### Instruções
• 1. Liste todos os números escritos em algarismos que aparecem no texto sobre o conclave.
• 2. Retome o texto sobre o conclave, continuando-o logo depois da última linha apresentada.

### Trecho do texto
------------------------------------------------------------------------

Conclave: Igreja Católica tenta se blindar das notícias falsas e campanhas de difamação

Entre os dias 6 e 11 de maio, 135 cardeais de diferentes partes do mundo irão se reunir na capela Sistina para decidir quem será o novo líder da Igreja Católica. Uma vez que atravessem os portões do santuário, não terão acesso a nenhum tipo de comunicação com o lado de fora até que um papa seja eleito. As pressões externas que tentarão influenciar os votos dos cardeais e os ânimos dos fiéis sempre estiveram presentes na história do conclave, mas há um agravante moderno: a facilidade com que as notícias falsas circulam nos meios digitais.

O papa Francisco alertava para os perigos da desinformação e sobre o mau uso da IA. Em um de seus vários pronunciamentos sobre os temas, em maio de 2023, ele reconheceu que vivemos “num período da história marcado por polarizações e oposições – de que, infelizmente, nem a comunidade eclesial está imune”. Ele também temia a influência que Trump poderia ter na escolha do seu sucessor.

Por que isso importa?

------------------------------------------------------------------------

### Dados fornecidos
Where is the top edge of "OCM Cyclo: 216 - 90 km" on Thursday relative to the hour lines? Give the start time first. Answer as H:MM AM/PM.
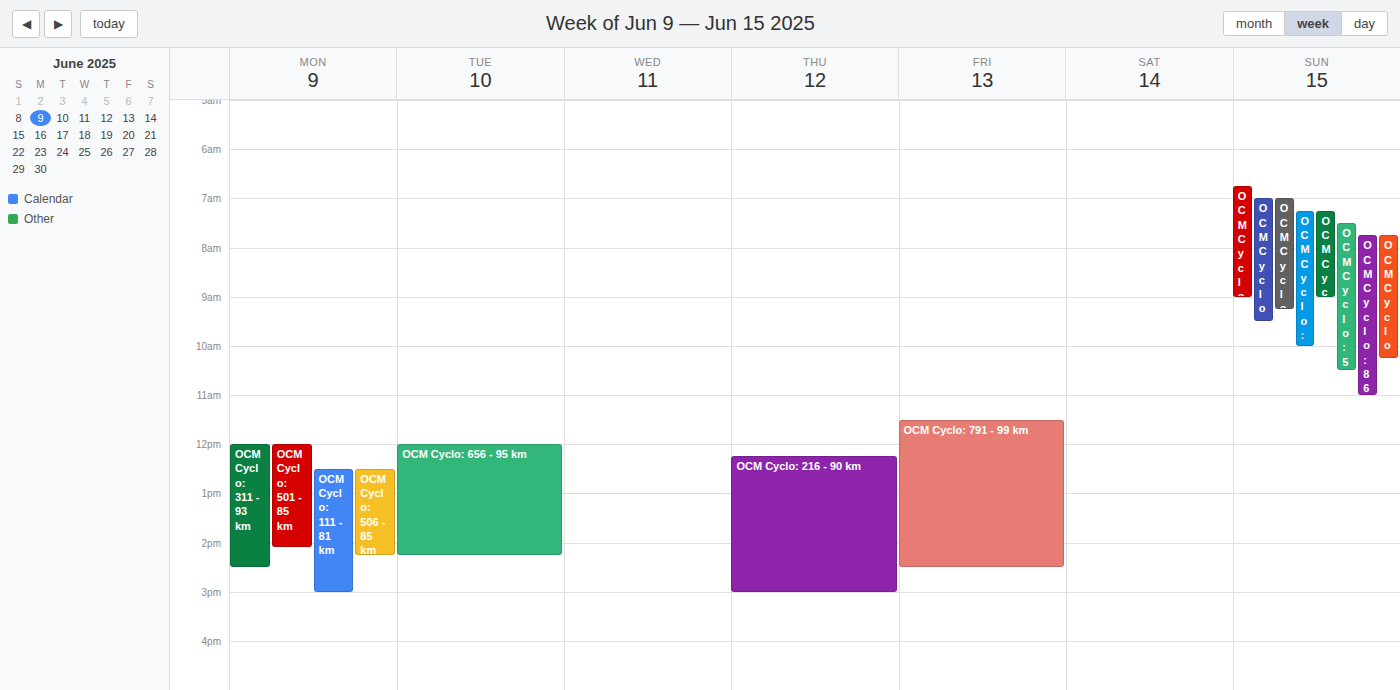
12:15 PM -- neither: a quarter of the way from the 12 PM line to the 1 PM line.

------------------------------------------------------------------------

### Resultados
• 1. 6, 11, 135, 2023

• 2.
  • As tentativas de influenciar os votos dos cardeais sempre estiveram presentes na história da votação, mas os meios digitais que potencializam as notícias falsas são um agravante moderno;
  • Comunicadores católicos ouvidos pela reportagem reconhecem que a desinformação pode trazer tensões durante o conclave e após a escolha do novo Papa.

“Vivemos num tempo em que muitos aproveitam as facilidades tecnológicas para provocar ódio, a reação do outro, o combate, o conflito e a guerra”, reconheceu o vaticanista Silvonei José Protz, em entrevista à Agência Pública. Há 35 anos, ele trabalha na Rádio Vaticano, em Roma.

Nesse período, Protz noticiou o dia a dia de três diferentes papas – João Paulo II, Bento XVI e Francisco. Nos conclaves que acompanhou, disse ser fato que certos “networks (redes de influência) internacionais” tentavam influenciar na eleição. Ele concorda que grupos externos ao cardinalato “buscam gerar tensão por meio de certas notícias que são veiculadas, numa tentativa de interferir [no conclave]”,mas nega que essas forças tenham tido sucesso nas eleições papais e diz que confia na “providência” divina para guiar a escolha.

“O colégio cardinalista é formado por pessoas, e pessoas têm sentimentos. Muitos chegaram a dizer que as grandes potências interferem dentro do conclave. Isso não é verdade, até porque nós, católicos, acreditamos piamente que o que acontece dentro da capela Sistina é governado pela providência, pela oração e pelo Espírito Santo, que vai guiar o coração e a mente dos nossos cardeais”, diz.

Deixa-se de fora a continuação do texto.